Liputan6.com, Bondowoso - Kasus perceraian di Kabupaten Bondowoso pada 2022 cukup tinggi. Catatan Pengadilan Agama (PA) Bondowoso dari 3.114 perkara yang masuk ke pengadilan, mayoritas adalah kasus perceraian dengan jumlah 1.923 perkara.
Dari angka tersebut, kebanyakan diajukan oleh pihak istri dan rata- rata masih berusia 30-an tahun. Jika diperinci, ada tiga faktor utama yang memicu perceraian di Bondowoso.
Yang pertama yaitu perselisihan dalam rumah tangga yang tidak menemukan jalan keluar. Kemudian faktor ekonomi dan terakhir meninggalkan satu pihak atau pergi tanpa pamit.
Advertisement
Tiga faktor itu yang memantik perempuan mengajukan gugat cerai ke Pengadilan Agama Bondowoso. Dari 1.923 perkara, sebanyak 1.397 atau sekitar 76 persen kasus diajukan oleh istri. Sedangkan sisanya adalah cerai talak yang diajukan dari pihak laki-laki yakni 526 perkara.
Panitera Muda Gugatan Pengadilan Agama Bondowoso Tri Anita mengatakan, perempuan yang mengajukan cerai gugat rata- rata masih berusia 30-an. Meski tidak ada data, namun hal ini dapat dilihat dari sepanjang persidangan selama 2022 kemarin.
“Tidak terlalu tua, rata- rata sekitar umur 30-an. Mereka yang sering berselisih dan tidak menemukan jalan keluar menjadi penyebab terbanyak,”ujarnya Senin (30/1/2023)

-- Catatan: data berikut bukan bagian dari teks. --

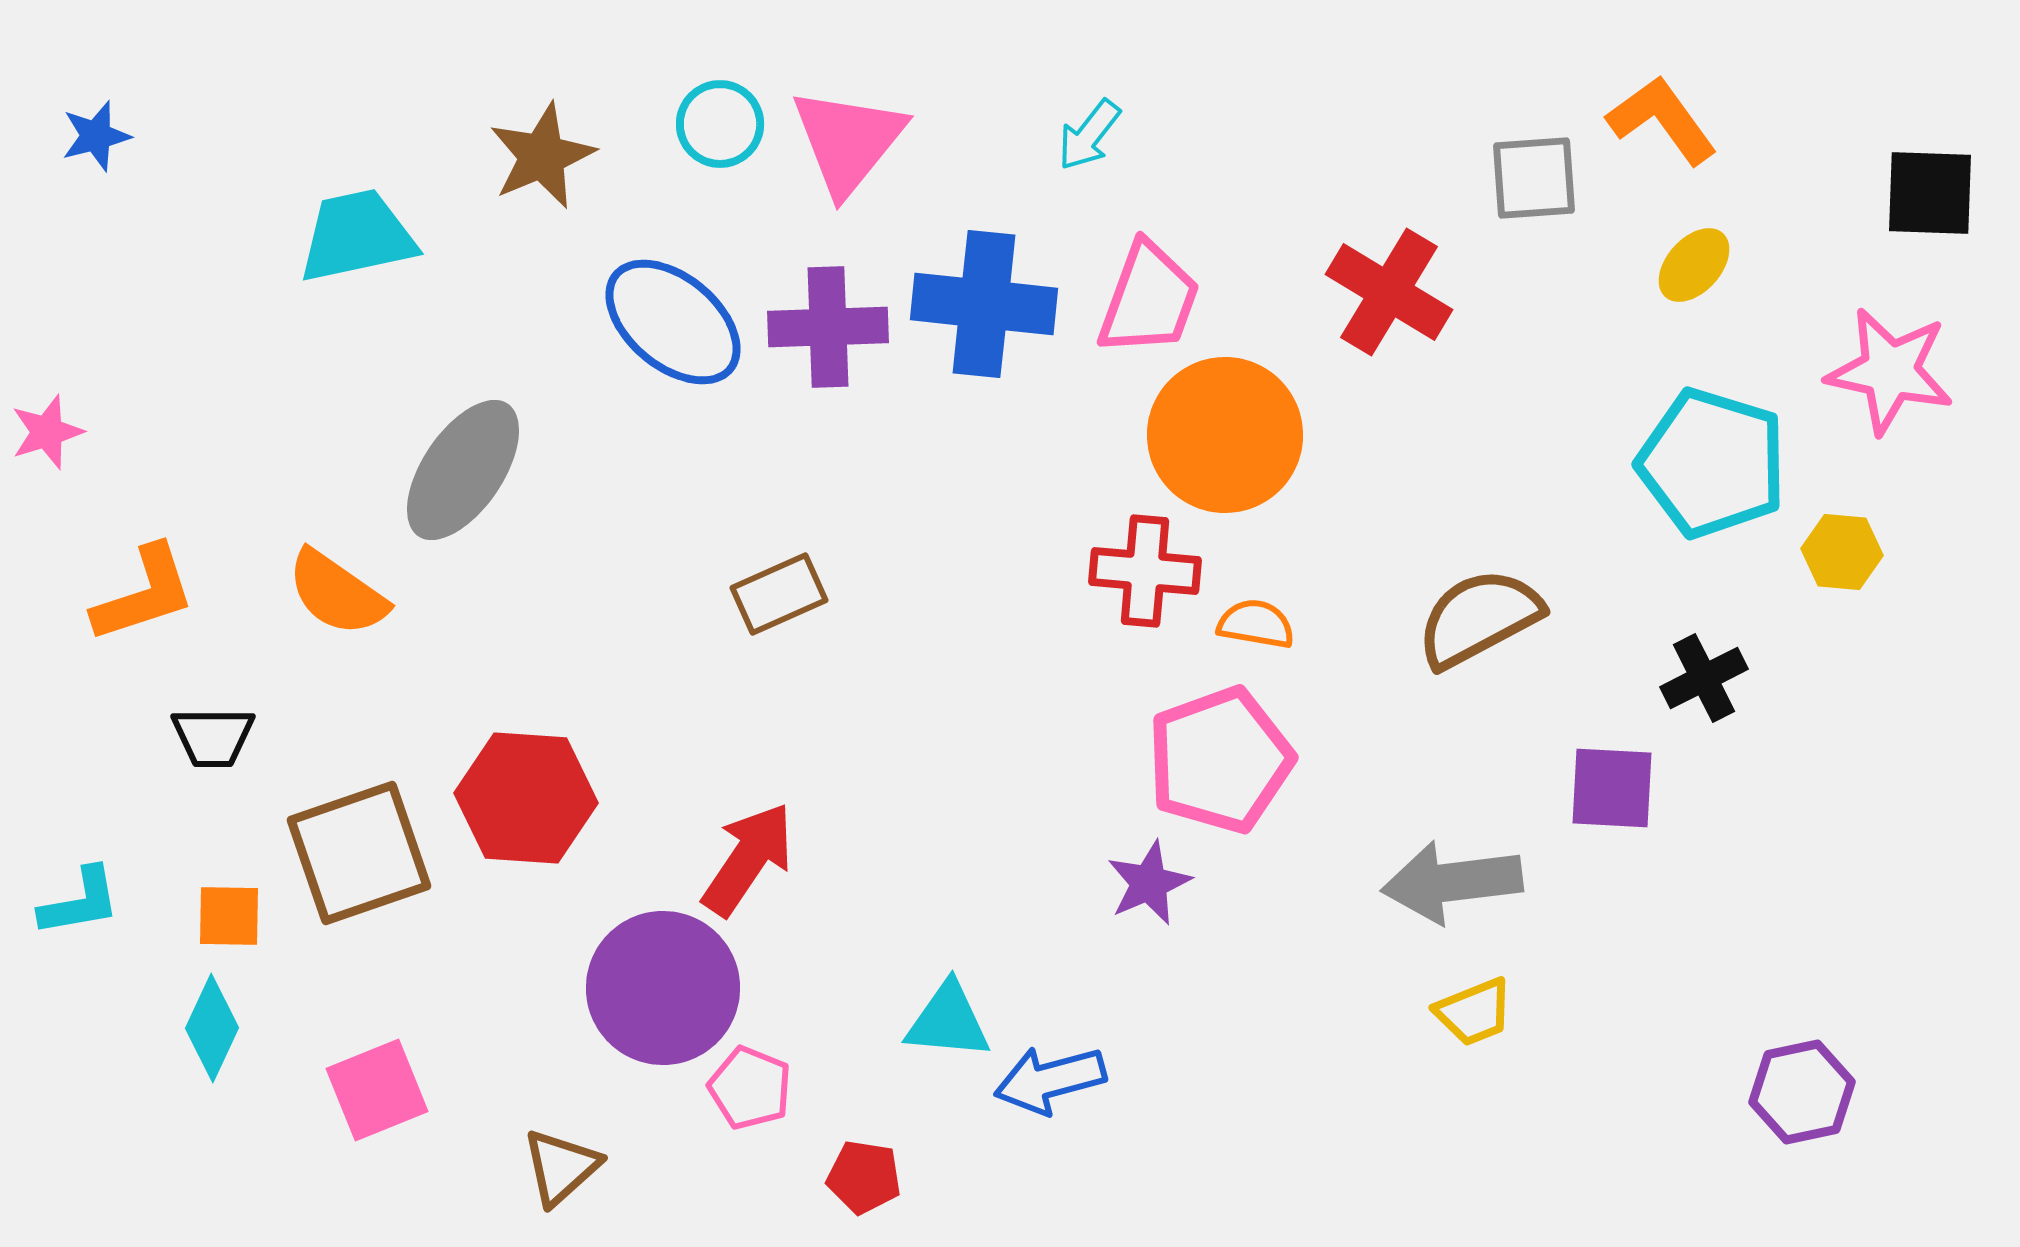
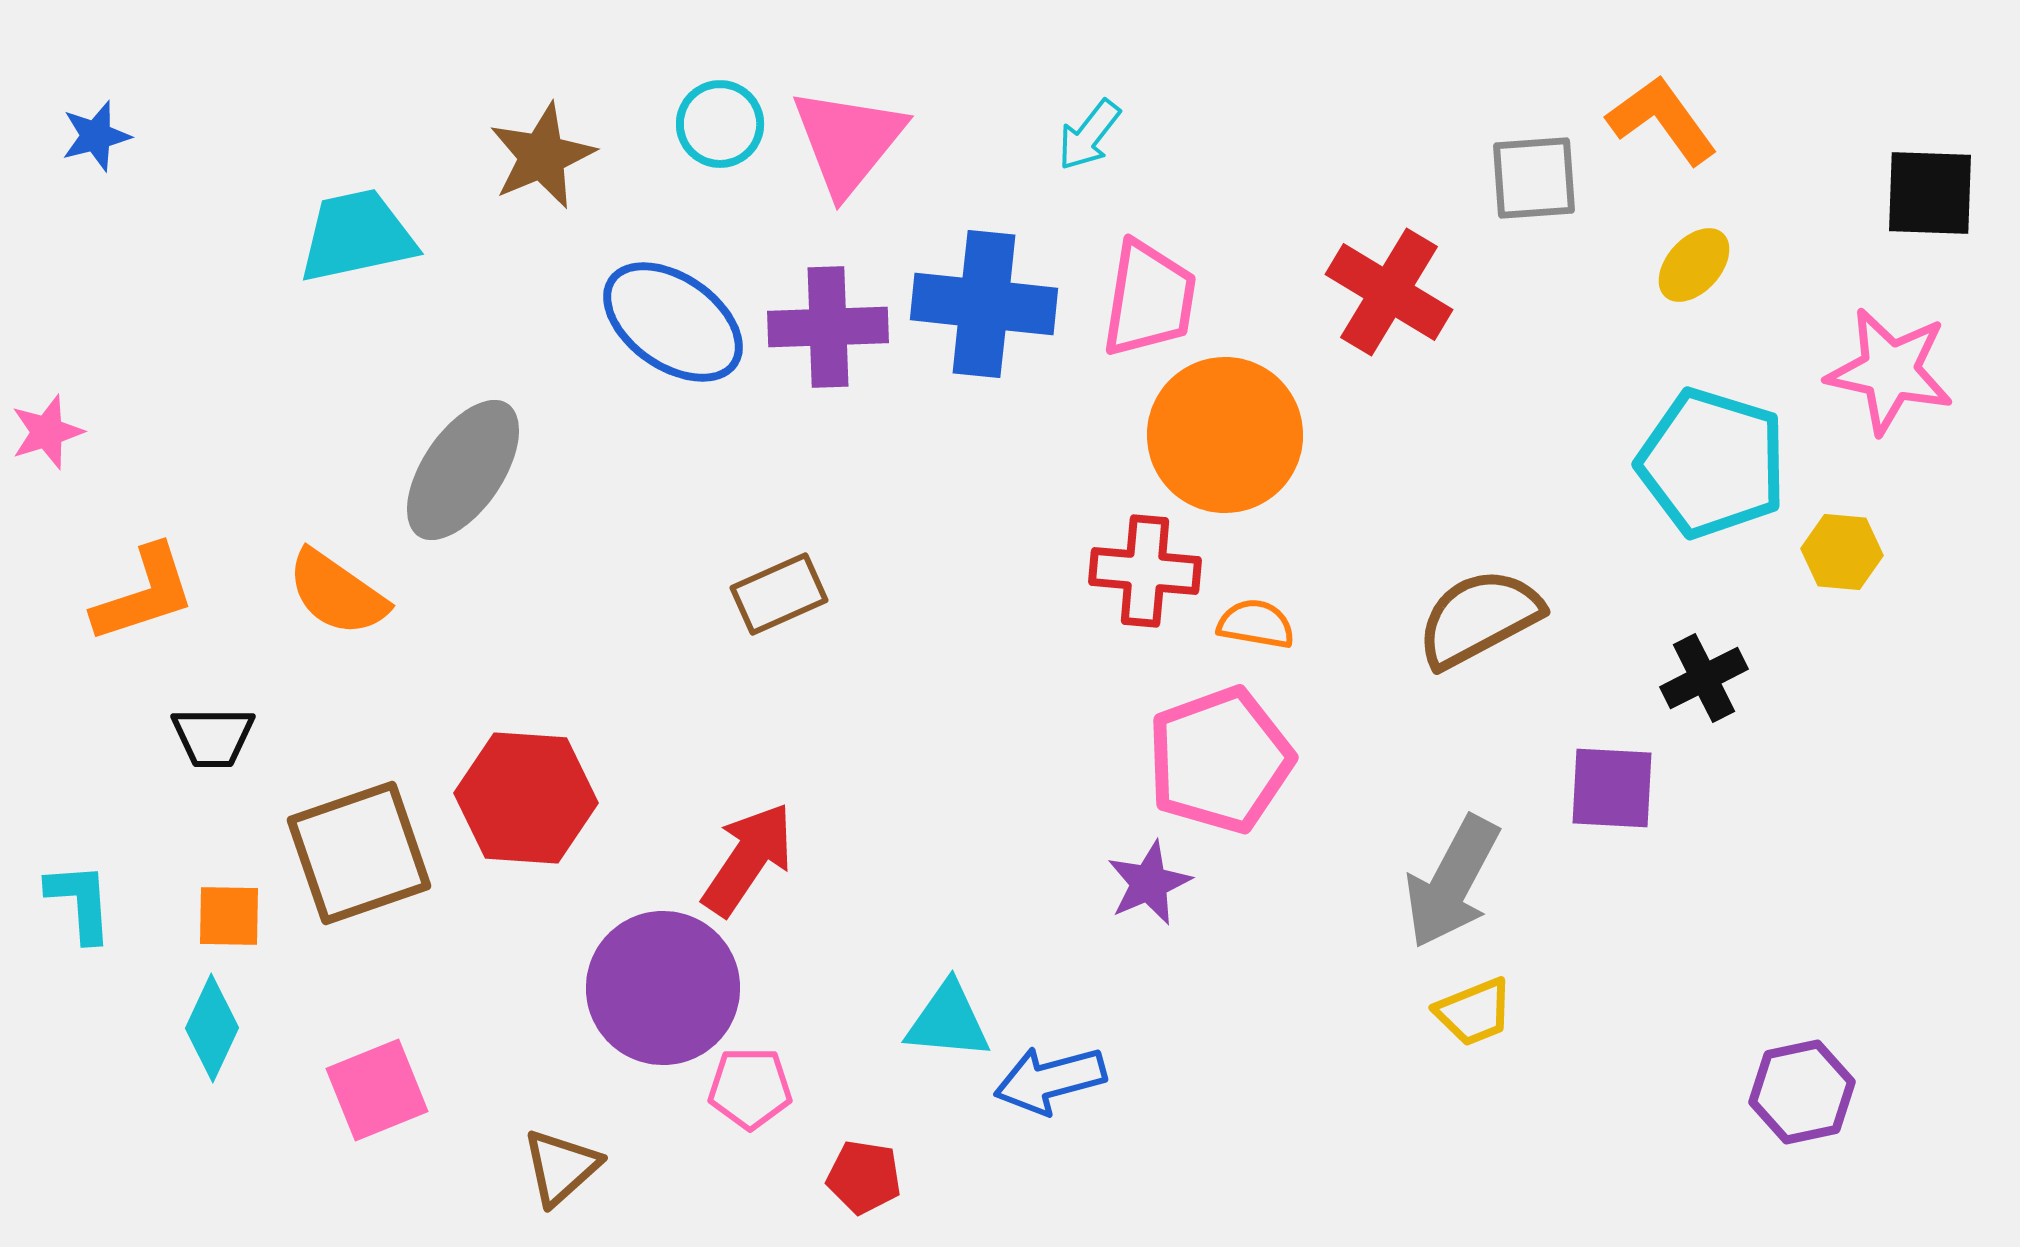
pink trapezoid at (1149, 299): rotated 11 degrees counterclockwise
blue ellipse at (673, 322): rotated 5 degrees counterclockwise
gray arrow at (1452, 882): rotated 55 degrees counterclockwise
cyan L-shape at (80, 902): rotated 84 degrees counterclockwise
pink pentagon at (750, 1088): rotated 22 degrees counterclockwise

Anita juga memaparkan, dari 1.923 perkara, ada 822 perkara yang disebabkan oleh perselisihan dalam rumah tangga. Selanjutnya, 774 kasus disebabkan oleh kondisi ekonomi. Kemudian 87 perkara disebabkan oleh meninggalkan satu pihak.

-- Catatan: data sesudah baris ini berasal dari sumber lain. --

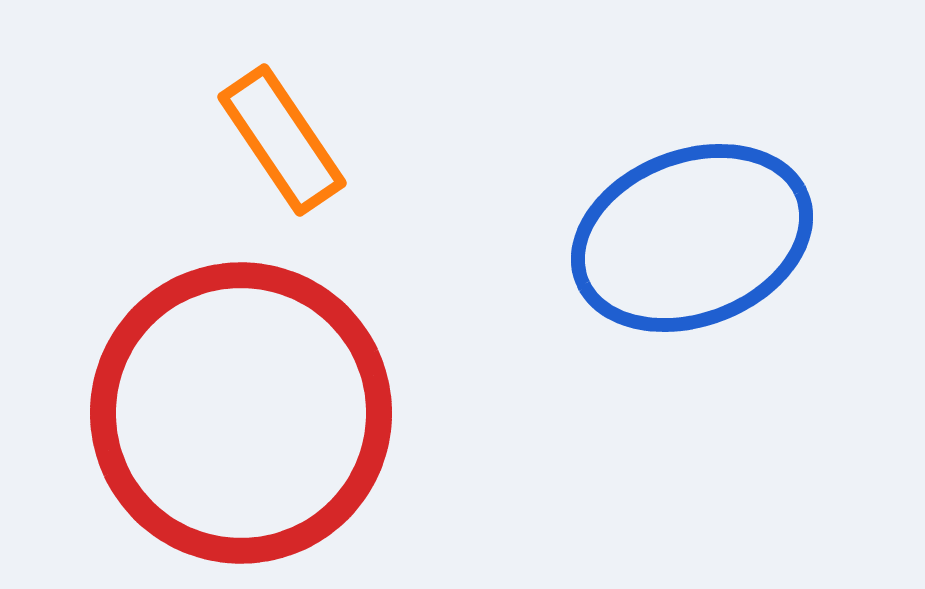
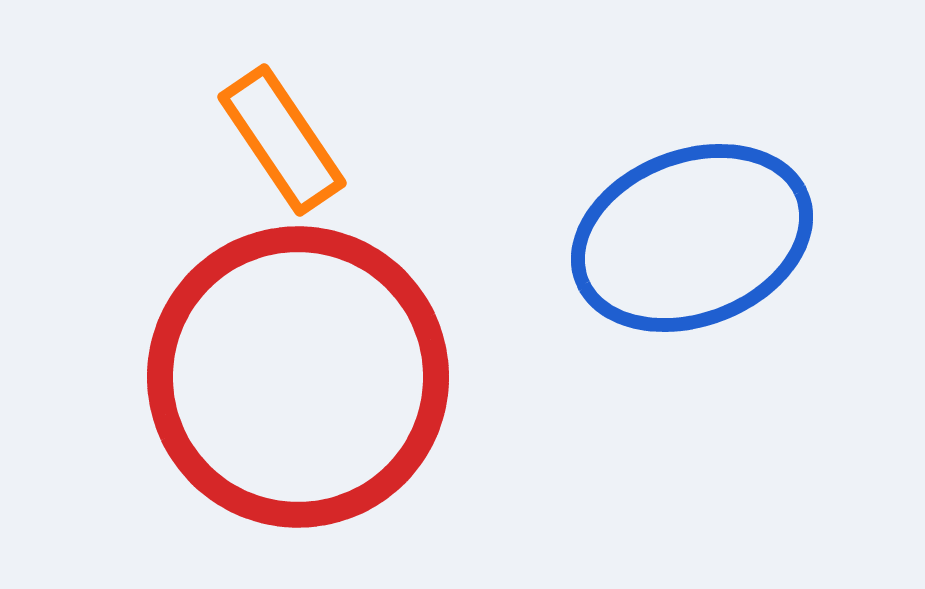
red circle: moved 57 px right, 36 px up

Sementara itu, sisanya ada yang perjudian, perizinahan dan kekerasan dalam rumah tangga. “Karena masing- masing sudah tidak menemukan jalan keluar, akhirnya mengajukan cerai gugat,”tambahnya
Pengadilan Agama Pintu Terakhir Penyelesaian
Rekapan perkara itu akan menjadi pelajaran penting bagi semua kepala rumah tangga. Sebab para lelaki mempunyai kewajiban untuk memenuhi seluruh hak istri dan memelihara hubungan dengan baik. Mulai dari menyelesaikan masalah internal, hingga memberikan nafkah yang cukup.
Selaku penegak hukum agama, Anita menegaskan bahwa Pengadilan Agama merupakan pintu terakhir penyelesaian masalah keluarga. “Di Pengadilan Agama ini merupakan pintu terakhir ketika psangan sumi istri sudah tidak menemukan titik penyelesaian perselisihan. Kalau masih bisa berdamai, sejatinya jauh lebih baik,”pungkasnya
Selaku penegak hukum agama, Anita juga menegaskan bahwa Pengadilan Agama merupakan pintu terakhir penyelesaian masalah keluarga. “Di sini adalah pintu terakhir ketika pasangan suami istri sudah tidak menemukan titik penyelesaian perselisihan. Kalau masih bisa berdamai, sejatinya lebih baik,” pungkasnya.